**Exercise requirements:**
A faithful copy of the whole listing is the goal. Match it exactly.

################

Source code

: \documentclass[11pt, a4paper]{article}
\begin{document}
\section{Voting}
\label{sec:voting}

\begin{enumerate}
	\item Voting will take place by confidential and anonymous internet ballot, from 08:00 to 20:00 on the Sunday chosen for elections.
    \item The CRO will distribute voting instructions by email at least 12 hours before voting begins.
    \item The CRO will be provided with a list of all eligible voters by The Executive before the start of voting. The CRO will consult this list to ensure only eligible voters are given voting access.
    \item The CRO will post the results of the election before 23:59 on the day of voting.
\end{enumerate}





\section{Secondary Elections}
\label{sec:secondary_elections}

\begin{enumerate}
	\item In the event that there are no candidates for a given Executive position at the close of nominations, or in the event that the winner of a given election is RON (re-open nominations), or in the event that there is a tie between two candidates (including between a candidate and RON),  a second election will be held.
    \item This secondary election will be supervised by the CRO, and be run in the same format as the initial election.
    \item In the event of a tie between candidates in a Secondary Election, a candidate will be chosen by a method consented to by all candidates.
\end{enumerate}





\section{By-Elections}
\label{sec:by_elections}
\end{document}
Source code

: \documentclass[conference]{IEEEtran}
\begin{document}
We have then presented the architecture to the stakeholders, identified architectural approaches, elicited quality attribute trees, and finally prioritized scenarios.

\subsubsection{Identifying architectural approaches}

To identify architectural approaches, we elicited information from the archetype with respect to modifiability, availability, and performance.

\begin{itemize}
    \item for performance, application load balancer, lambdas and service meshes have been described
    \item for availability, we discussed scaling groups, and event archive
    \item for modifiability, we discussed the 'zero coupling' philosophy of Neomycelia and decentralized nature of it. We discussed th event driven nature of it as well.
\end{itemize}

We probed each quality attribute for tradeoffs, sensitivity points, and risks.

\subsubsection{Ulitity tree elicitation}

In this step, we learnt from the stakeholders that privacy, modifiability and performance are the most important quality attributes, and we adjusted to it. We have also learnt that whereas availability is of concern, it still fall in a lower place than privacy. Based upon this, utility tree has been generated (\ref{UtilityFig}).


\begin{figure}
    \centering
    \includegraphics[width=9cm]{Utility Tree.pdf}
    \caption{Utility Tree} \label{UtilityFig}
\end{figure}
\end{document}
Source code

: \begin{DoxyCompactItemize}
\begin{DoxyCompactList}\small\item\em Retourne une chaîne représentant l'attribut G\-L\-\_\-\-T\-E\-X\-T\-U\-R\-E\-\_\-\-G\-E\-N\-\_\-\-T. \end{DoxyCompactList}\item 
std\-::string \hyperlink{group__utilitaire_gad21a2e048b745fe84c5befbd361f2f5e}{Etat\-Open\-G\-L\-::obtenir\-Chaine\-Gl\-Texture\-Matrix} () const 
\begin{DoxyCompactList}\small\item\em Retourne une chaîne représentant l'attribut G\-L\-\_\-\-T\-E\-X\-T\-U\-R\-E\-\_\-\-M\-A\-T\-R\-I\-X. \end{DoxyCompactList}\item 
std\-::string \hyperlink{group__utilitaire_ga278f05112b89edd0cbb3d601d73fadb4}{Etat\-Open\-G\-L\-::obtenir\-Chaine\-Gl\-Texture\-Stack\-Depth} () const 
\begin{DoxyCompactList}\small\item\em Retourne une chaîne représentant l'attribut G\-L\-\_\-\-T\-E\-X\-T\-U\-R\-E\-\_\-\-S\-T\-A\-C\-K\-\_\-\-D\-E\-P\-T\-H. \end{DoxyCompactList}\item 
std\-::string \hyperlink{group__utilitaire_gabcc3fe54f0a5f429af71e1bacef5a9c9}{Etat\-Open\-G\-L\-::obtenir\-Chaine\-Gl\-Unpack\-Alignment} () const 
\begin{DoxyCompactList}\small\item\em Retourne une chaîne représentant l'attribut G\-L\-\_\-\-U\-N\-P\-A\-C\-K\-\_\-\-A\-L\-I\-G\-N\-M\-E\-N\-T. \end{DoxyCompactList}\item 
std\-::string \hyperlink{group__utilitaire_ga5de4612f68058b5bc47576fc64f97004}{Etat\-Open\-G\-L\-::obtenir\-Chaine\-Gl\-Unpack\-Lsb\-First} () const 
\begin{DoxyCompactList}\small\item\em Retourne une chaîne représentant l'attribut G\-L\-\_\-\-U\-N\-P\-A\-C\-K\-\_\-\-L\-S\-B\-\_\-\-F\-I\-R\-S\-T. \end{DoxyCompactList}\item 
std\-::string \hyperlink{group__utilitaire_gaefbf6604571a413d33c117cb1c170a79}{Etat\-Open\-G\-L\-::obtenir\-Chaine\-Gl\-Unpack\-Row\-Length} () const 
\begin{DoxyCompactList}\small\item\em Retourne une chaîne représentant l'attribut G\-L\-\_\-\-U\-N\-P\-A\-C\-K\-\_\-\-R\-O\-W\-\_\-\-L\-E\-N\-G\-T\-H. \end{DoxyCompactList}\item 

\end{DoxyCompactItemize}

################

**Written solution:**
Source code

: \documentclass[11pt, a4paper]{article}
\begin{document}
\section{Voting}
\label{sec:voting}

\begin{enumerate}
	\item Voting will take place by confidential and anonymous internet ballot, from 08:00 to 20:00 on the Sunday chosen for elections.
    \item The CRO will distribute voting instructions by email at least 12 hours before voting begins.
    \item The CRO will be provided with a list of all eligible voters by The Executive before the start of voting. The CRO will consult this list to ensure only eligible voters are given voting access.
    \item The CRO will post the results of the election before 23:59 on the day of voting.
\end{enumerate}





\section{Secondary Elections}
\label{sec:secondary_elections}

\begin{enumerate}
	\item In the event that there are no candidates for a given Executive position at the close of nominations, or in the event that the winner of a given election is RON (re-open nominations), or in the event that there is a tie between two candidates (including between a candidate and RON),  a second election will be held.
    \item This secondary election will be supervised by the CRO, and be run in the same format as the initial election.
    \item In the event of a tie between candidates in a Secondary Election, a candidate will be chosen by a method consented to by all candidates.
\end{enumerate}





\section{By-Elections}
\label{sec:by_elections}
\end{document}
Source code

: \documentclass[conference]{IEEEtran}
\begin{document}
We have then presented the architecture to the stakeholders, identified architectural approaches, elicited quality attribute trees, and finally prioritized scenarios.

\subsubsection{Identifying architectural approaches}

To identify architectural approaches, we elicited information from the archetype with respect to modifiability, availability, and performance.

\begin{itemize}
    \item for performance, application load balancer, lambdas and service meshes have been described
    \item for availability, we discussed scaling groups, and event archive
    \item for modifiability, we discussed the 'zero coupling' philosophy of Neomycelia and decentralized nature of it. We discussed th event driven nature of it as well.
\end{itemize}

We probed each quality attribute for tradeoffs, sensitivity points, and risks.

\subsubsection{Ulitity tree elicitation}

In this step, we learnt from the stakeholders that privacy, modifiability and performance are the most important quality attributes, and we adjusted to it. We have also learnt that whereas availability is of concern, it still fall in a lower place than privacy. Based upon this, utility tree has been generated (\ref{UtilityFig}).


\begin{figure}
    \centering
    \includegraphics[width=9cm]{Utility Tree.pdf}
    \caption{Utility Tree} \label{UtilityFig}
\end{figure}
\end{document}
Source code

: \begin{DoxyCompactItemize}
\begin{DoxyCompactList}\small\item\em Retourne une chaîne représentant l'attribut G\-L\-\_\-\-T\-E\-X\-T\-U\-R\-E\-\_\-\-G\-E\-N\-\_\-\-T. \end{DoxyCompactList}\item 
std\-::string \hyperlink{group__utilitaire_gad21a2e048b745fe84c5befbd361f2f5e}{Etat\-Open\-G\-L\-::obtenir\-Chaine\-Gl\-Texture\-Matrix} () const 
\begin{DoxyCompactList}\small\item\em Retourne une chaîne représentant l'attribut G\-L\-\_\-\-T\-E\-X\-T\-U\-R\-E\-\_\-\-M\-A\-T\-R\-I\-X. \end{DoxyCompactList}\item 
std\-::string \hyperlink{group__utilitaire_ga278f05112b89edd0cbb3d601d73fadb4}{Etat\-Open\-G\-L\-::obtenir\-Chaine\-Gl\-Texture\-Stack\-Depth} () const 
\begin{DoxyCompactList}\small\item\em Retourne une chaîne représentant l'attribut G\-L\-\_\-\-T\-E\-X\-T\-U\-R\-E\-\_\-\-S\-T\-A\-C\-K\-\_\-\-D\-E\-P\-T\-H. \end{DoxyCompactList}\item 
std\-::string \hyperlink{group__utilitaire_gabcc3fe54f0a5f429af71e1bacef5a9c9}{Etat\-Open\-G\-L\-::obtenir\-Chaine\-Gl\-Unpack\-Alignment} () const 
\begin{DoxyCompactList}\small\item\em Retourne une chaîne représentant l'attribut G\-L\-\_\-\-U\-N\-P\-A\-C\-K\-\_\-\-A\-L\-I\-G\-N\-M\-E\-N\-T. \end{DoxyCompactList}\item 
std\-::string \hyperlink{group__utilitaire_ga5de4612f68058b5bc47576fc64f97004}{Etat\-Open\-G\-L\-::obtenir\-Chaine\-Gl\-Unpack\-Lsb\-First} () const 
\begin{DoxyCompactList}\small\item\em Retourne une chaîne représentant l'attribut G\-L\-\_\-\-U\-N\-P\-A\-C\-K\-\_\-\-L\-S\-B\-\_\-\-F\-I\-R\-S\-T. \end{DoxyCompactList}\item 
std\-::string \hyperlink{group__utilitaire_gaefbf6604571a413d33c117cb1c170a79}{Etat\-Open\-G\-L\-::obtenir\-Chaine\-Gl\-Unpack\-Row\-Length} () const 
\begin{DoxyCompactList}\small\item\em Retourne une chaîne représentant l'attribut G\-L\-\_\-\-U\-N\-P\-A\-C\-K\-\_\-\-R\-O\-W\-\_\-\-L\-E\-N\-G\-T\-H. \end{DoxyCompactList}\item 

\end{DoxyCompactItemize}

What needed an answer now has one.